И Ермаков, густо закашлявшись, засмеялся, поглядывая на Калача кабаньим глазом из-под густых седеющих бровей.
— Ну а, предположим, я был бы ассенизатор, — сказал грубо Калач. — Что из этого?
— Ровным счетом ничего, — сказал откашлявшийся Ермаков. — У нас все профессии почетны. Просто в нашем отделении важна не только личность самого больного, но и личности тех, кто будет к больному приезжать.
— Понятно, — сказал Калач.
— Не сердитесь. Кто вы действительно по профессии?
— Летчик-испытатель.
— Ну, вы, наверное, сами не летаете? Ну, что вы там делаете? Заправляете самолеты бензином? Может, вы чините моторы?
—
— Ну, зачем вы так серчаете? — обиженно сказал Ермаков. — У меня ж ведь нет ни секунды времени, а мы с вами будем переругиваться. Это негоже. Хорошо, предположим, вы летчик-испытатель. Вы даже будете другом Гагарина. Не в этом дело. Просто я стремлюсь узнать вашу профессию точно не из праздного любопытства, извините, а потому, что если ваша профессия связана с каждодневными нервными нагрузками, с интригами, с внутренней борьбой группировок внутри вашего… учреждения и поэтому вы привыкли обращаться с женой резко, волево, то прошу вас этот тон мгновенно прекратить.

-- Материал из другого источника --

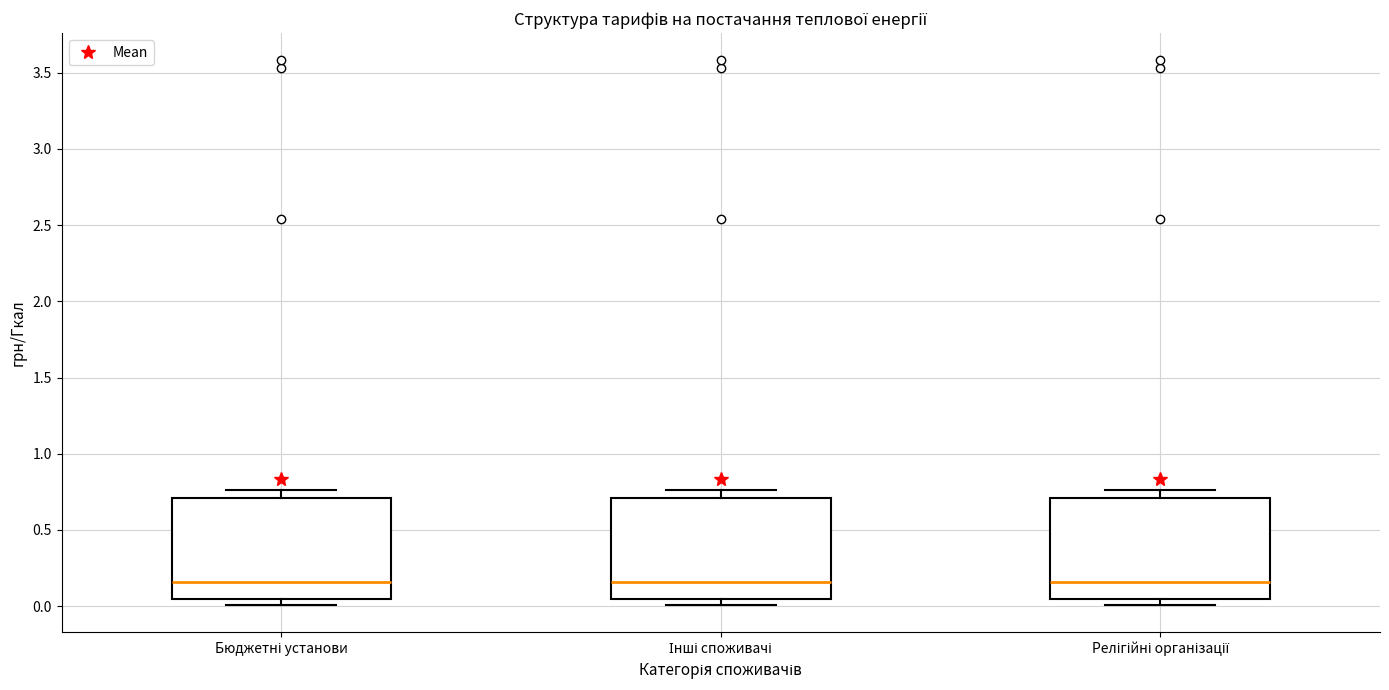

Where does the upper whisker of the box for Релігійні організації end on the y-axis? The values are not printed on the chart, so give them approximately, as read against the axis.

0.75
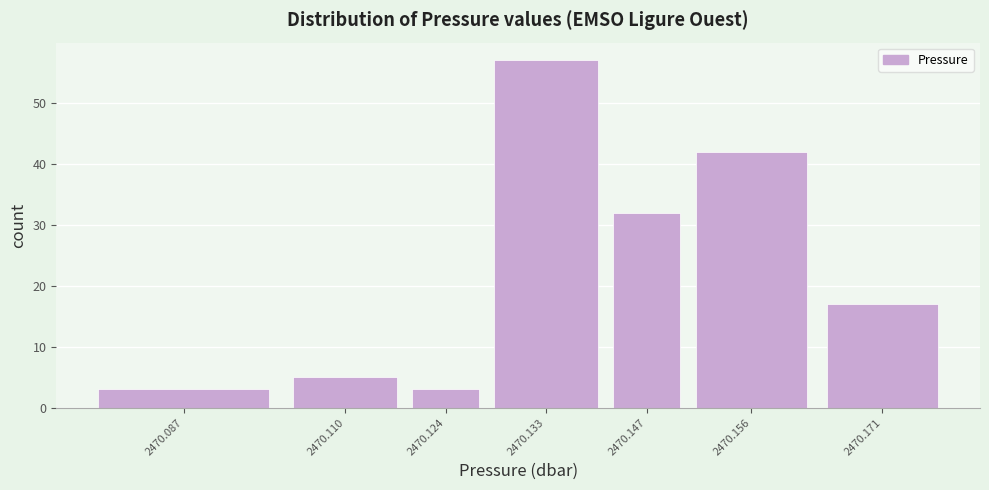

Reading right to left, list all the values displayed in this chart.

17	42	32	57	3	5	3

Полнейшее терпение и внимание. Я на первое место ставлю терпение, потому что больные наши… в подобном… положении весьма необъективно судят о проявлениях, так сказать, внешнего мира, часто несправедливы и подозрительны. Поэтому прежде всего вы всё должны терпеть, ни в коем случае не оправдываться по логическому пути, то есть не доказывать своей супруге, что она не права по тем-то и тем-то объективным причинам. То есть проявлять ласку, ласку и внимание. Потому что больная не должна беспокоиться о доме, эти мысли не должны ее волновать.
— Они ее никогда не волновали, — сказал Калач.
— Это было бы прекрасно, — неопределенно сказал Ермаков.
— Вы все мне не верите, — усмехнулся Калач, — чего это вы мне не верите?
— Потому что, дорогой товарищ…
— Калач, — сказал Калач.
— …товарищ Калач, практикую я не первый десяток лет. И людей столько повидал, что трудно сосчитать.
В это время к профессору подскочили две какие-то медсестры, оттолкнули Калача и стали в два голоса тараторить:
— Борис Павлович, а она говорит, что она сама не писала заявления об уходе! Это все вымысел! Загоруйко ее заставил написать это заявление!
— Как это заставил?! — возмутился Ермаков. — Как это заставил? Меня ведь никто не заставит написать заявление своей рукой, пока я сам этого не сделаю!
— А он ее заставил!
Они обступили профессора, тянули его за руки куда-то, он слабо сопротивлялся, виновато оборачиваясь к Калачу.
— Ну, хорошо, хорошо, я сейчас сам приду, — сказал он, освобождаясь от медсестер. — Идите, я сейчас приду.
Он подошел к Калачу. Медсестры угрюмо ждали в двух шагах.
— Приезжайте почаще, — сказал Ермаков. — Хотя бы два раза в неделю.
— Я здесь буду бывать каждый день, — сказал Калач.
— И все-таки кто вы по профессии?
— Летчик-испытатель.
— Да, — печально сказал Ермаков, пожимая руку Калачу, — упорный вы парень.
Он пошел к двум сестрам, которые тотчас его взяли в оборот и почти силком повели в кабинет, откуда доносились громкие голоса спорящих.
На следующий день после полетов Калач снова приехал в больницу и, хоть не приемные были часы, с боем прорвался на третий этаж, посидел у Клавы, написала она ему на бумажке список дел, какие по дому надо сделать, что купить, была весела, приветлива, но по-прежнему худела и никакой еды не принимала. На работе узнали о случившемся, Рассадин предложил освободить его от полетов, но Калач воспротивился этому, потому что знал: не будет работы — будет еще хуже. По вечерам он жарил картошку на сале, чтобы утром только на газок поставить, времени не теряя. Света постирывала и на него, и на ребят, ходила за Серегой, он ее несколько раз спросонья уже называл мамой. Только Васька совсем отбился от рук, приносил в дом то порох, то мощные рогатки обнаруживались в его портфеле, то приводил его за ухо сосед. И двойку в табеле пытался счистить бритвой и вывести хлором, на чем был пойман математичкой, и по сему поводу провел с родителем превеселый вечер.